Friday, August 12, 2011 -
By Stephen Davis
Special to Relocation.com
Oftentimes tenants are not completely familiar with their rights when they move into an apartment. This gives landlords or homeowners the opportunity unjustly for financial benefit without the tenant being aware.
The basic things all renters should realize is that the law prohibits discrimination on the basis of race, color, religion, nationality, sex, age, marital status and physical or mental disability.
There are a few other basic laws that you need to know as a tenant:
• A landlord cannot end your rental contract on the basis of discriminatory reasons. As long as your actions are approved by the law, the landlord has no right to object to them and end your tenancy.
• A landlord cannot harass a tenant in any way including speech, physical actions and psychological methods. Additionally, the landlord cannot lock you out of your house or restrict access to utilities like water and electricity.
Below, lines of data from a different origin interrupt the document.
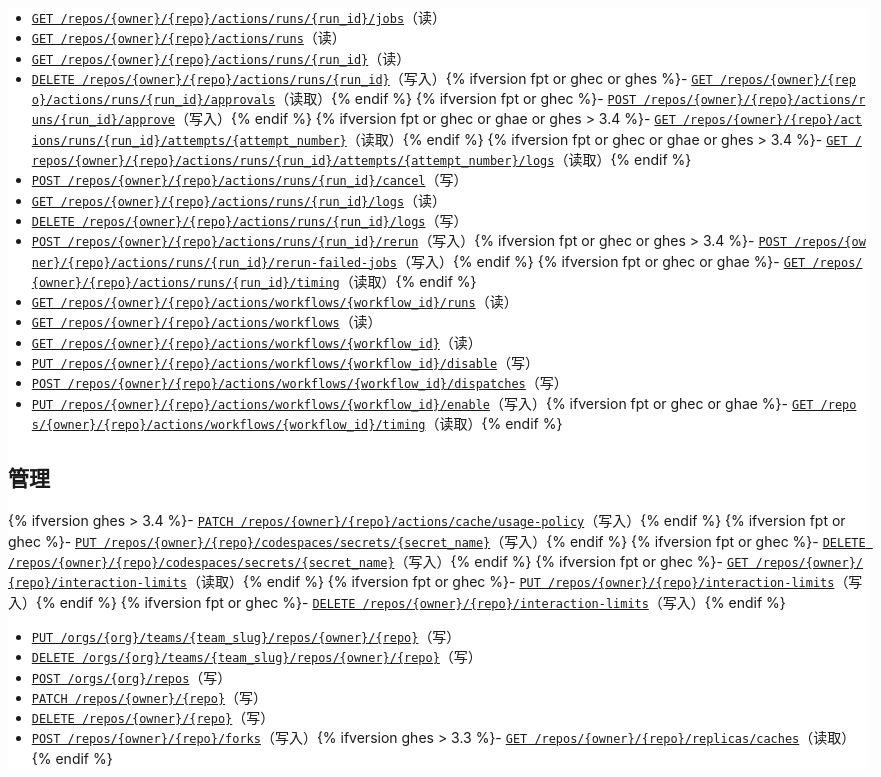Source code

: - [`GET /repos/{owner}/{repo}/actions/runs/{run_id}/jobs`](/rest/reference/actions#list-jobs-for-a-workflow-run)（读）
- [`GET /repos/{owner}/{repo}/actions/runs`](/rest/reference/actions#list-workflow-runs-for-a-repository)（读）
- [`GET /repos/{owner}/{repo}/actions/runs/{run_id}`](/rest/reference/actions#get-a-workflow-run)（读）
- [`DELETE /repos/{owner}/{repo}/actions/runs/{run_id}`](/rest/reference/actions#delete-a-workflow-run)（写入）{% ifversion fpt or ghec or ghes %}- [`GET /repos/{owner}/{repo}/actions/runs/{run_id}/approvals`](/rest/reference/actions#get-the-review-history-for-a-workflow-run)（读取）{% endif %} {% ifversion fpt or ghec %}- [`POST /repos/{owner}/{repo}/actions/runs/{run_id}/approve`](/rest/reference/actions#approve-a-workflow-run-for-a-fork-pull-request)（写入）{% endif %} {% ifversion fpt or ghec or ghae or ghes > 3.4 %}- [`GET /repos/{owner}/{repo}/actions/runs/{run_id}/attempts/{attempt_number}`](/rest/reference/actions#get-a-workflow-run-attempt)（读取）{% endif %} {% ifversion fpt or ghec or ghae or ghes > 3.4 %}- [`GET /repos/{owner}/{repo}/actions/runs/{run_id}/attempts/{attempt_number}/logs`](/rest/reference/actions#download-workflow-run-attempt-logs)（读取）{% endif %}
- [`POST /repos/{owner}/{repo}/actions/runs/{run_id}/cancel`](/rest/reference/actions#cancel-a-workflow-run)（写）
- [`GET /repos/{owner}/{repo}/actions/runs/{run_id}/logs`](/rest/reference/actions#download-workflow-run-logs)（读）
- [`DELETE /repos/{owner}/{repo}/actions/runs/{run_id}/logs`](/rest/reference/actions#delete-workflow-run-logs)（写）
- [`POST /repos/{owner}/{repo}/actions/runs/{run_id}/rerun`](/rest/reference/actions#re-run-a-workflow)（写入）{% ifversion fpt or ghec or ghes > 3.4 %}- [`POST /repos/{owner}/{repo}/actions/runs/{run_id}/rerun-failed-jobs`](/rest/reference/actions#re-run-workflow-failed-jobs)（写入）{% endif %} {% ifversion fpt or ghec or ghae %}- [`GET /repos/{owner}/{repo}/actions/runs/{run_id}/timing`](/rest/reference/actions#get-workflow-run-usage)（读取）{% endif %}
- [`GET /repos/{owner}/{repo}/actions/workflows/{workflow_id}/runs`](/rest/reference/actions#list-workflow-runs)（读）
- [`GET /repos/{owner}/{repo}/actions/workflows`](/rest/reference/actions#list-repository-workflows)（读）
- [`GET /repos/{owner}/{repo}/actions/workflows/{workflow_id}`](/rest/reference/actions#get-a-workflow)（读）
- [`PUT /repos/{owner}/{repo}/actions/workflows/{workflow_id}/disable`](/rest/reference/actions#disable-a-workflow)（写）
- [`POST /repos/{owner}/{repo}/actions/workflows/{workflow_id}/dispatches`](/rest/reference/actions#create-a-workflow-dispatch-event)（写）
- [`PUT /repos/{owner}/{repo}/actions/workflows/{workflow_id}/enable`](/rest/reference/actions#enable-a-workflow)（写入）{% ifversion fpt or ghec or ghae %}- [`GET /repos/{owner}/{repo}/actions/workflows/{workflow_id}/timing`](/rest/reference/actions#get-workflow-usage)（读取）{% endif %}

## 管理

{% ifversion ghes > 3.4 %}- [`PATCH /repos/{owner}/{repo}/actions/cache/usage-policy`](/rest/reference/actions#set-github-actions-cache-usage-policy-for-a-repository)（写入）{% endif %} {% ifversion fpt or ghec %}- [`PUT /repos/{owner}/{repo}/codespaces/secrets/{secret_name}`](/rest/reference/codespaces#create-or-update-a-repository-secret)（写入）{% endif %} {% ifversion fpt or ghec %}- [`DELETE /repos/{owner}/{repo}/codespaces/secrets/{secret_name}`](/rest/reference/codespaces#delete-a-repository-secret)（写入）{% endif %} {% ifversion fpt or ghec %}- [`GET /repos/{owner}/{repo}/interaction-limits`](/rest/reference/interactions#get-interaction-restrictions-for-a-repository)（读取）{% endif %} {% ifversion fpt or ghec %}- [`PUT /repos/{owner}/{repo}/interaction-limits`](/rest/reference/interactions#set-interaction-restrictions-for-a-repository)（写入）{% endif %} {% ifversion fpt or ghec %}- [`DELETE /repos/{owner}/{repo}/interaction-limits`](/rest/reference/interactions#remove-interaction-restrictions-for-a-repository)（写入）{% endif %}
- [`PUT /orgs/{org}/teams/{team_slug}/repos/{owner}/{repo}`](/rest/reference/teams/#add-or-update-team-repository-permissions)（写）
- [`DELETE /orgs/{org}/teams/{team_slug}/repos/{owner}/{repo}`](/rest/reference/teams/#remove-a-repository-from-a-team)（写）
- [`POST /orgs/{org}/repos`](/rest/reference/repos#create-an-organization-repository)（写）
- [`PATCH /repos/{owner}/{repo}`](/rest/reference/repos/#update-a-repository)（写）
- [`DELETE /repos/{owner}/{repo}`](/rest/reference/repos#delete-a-repository)（写）
- [`POST /repos/{owner}/{repo}/forks`](/rest/reference/repos#create-a-fork)（写入）{% ifversion ghes > 3.3 %}- [`GET /repos/{owner}/{repo}/replicas/caches`](/rest/reference/repos#list-repository-cache-replication-status)（读取）{% endif %}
• It is also the responsibility of the landlord to have the rental unit in habitable conditions when it is handed over to you. There should be no structural damage to the building (including floorboard holes and stairs). The wiring should be safe and all main electric wires should be in protected housings. The premises should be free of all kinds of medical hazards and also vermin infestations like cockroaches and mice. The landlord should also ensure that the electricity, water and heat to your residence work correctly.
Any conditions that make your unit unfit for living are to be fixed by the landlord.
• Another very important point is your privacy. You have the right to complete privacy at your rental unit. The landlord has no right to enter your area without prior permission. In instances where some repair work is needed, the landlord is supposed to give a notice in advance so you are aware. Only in emergency situations the landlord may enter without permission.
There is a common misconception that landlords can evict tenants when they themselves think that terms of lease have been breached. However, this is not the case. Before a landlord evicts you, there has to be a legal termination of the lease contract. You have the right to file a claim if you feel that your rights are being violated. If you are evicted, the landlord is supposed to return the security deposit.
It is important to know that casual damages like nail holes and faded paint are not supposed to be charged to the tenant by law. These damages are the sole responsibility of the landlord and are to be repaired with his money.
Additionally, tenants should realize that a landlord can evict you without reason by giving you a move-out notice. But this does not take effect immediately. The tenant is given a 30-60 day period to vacate the premises.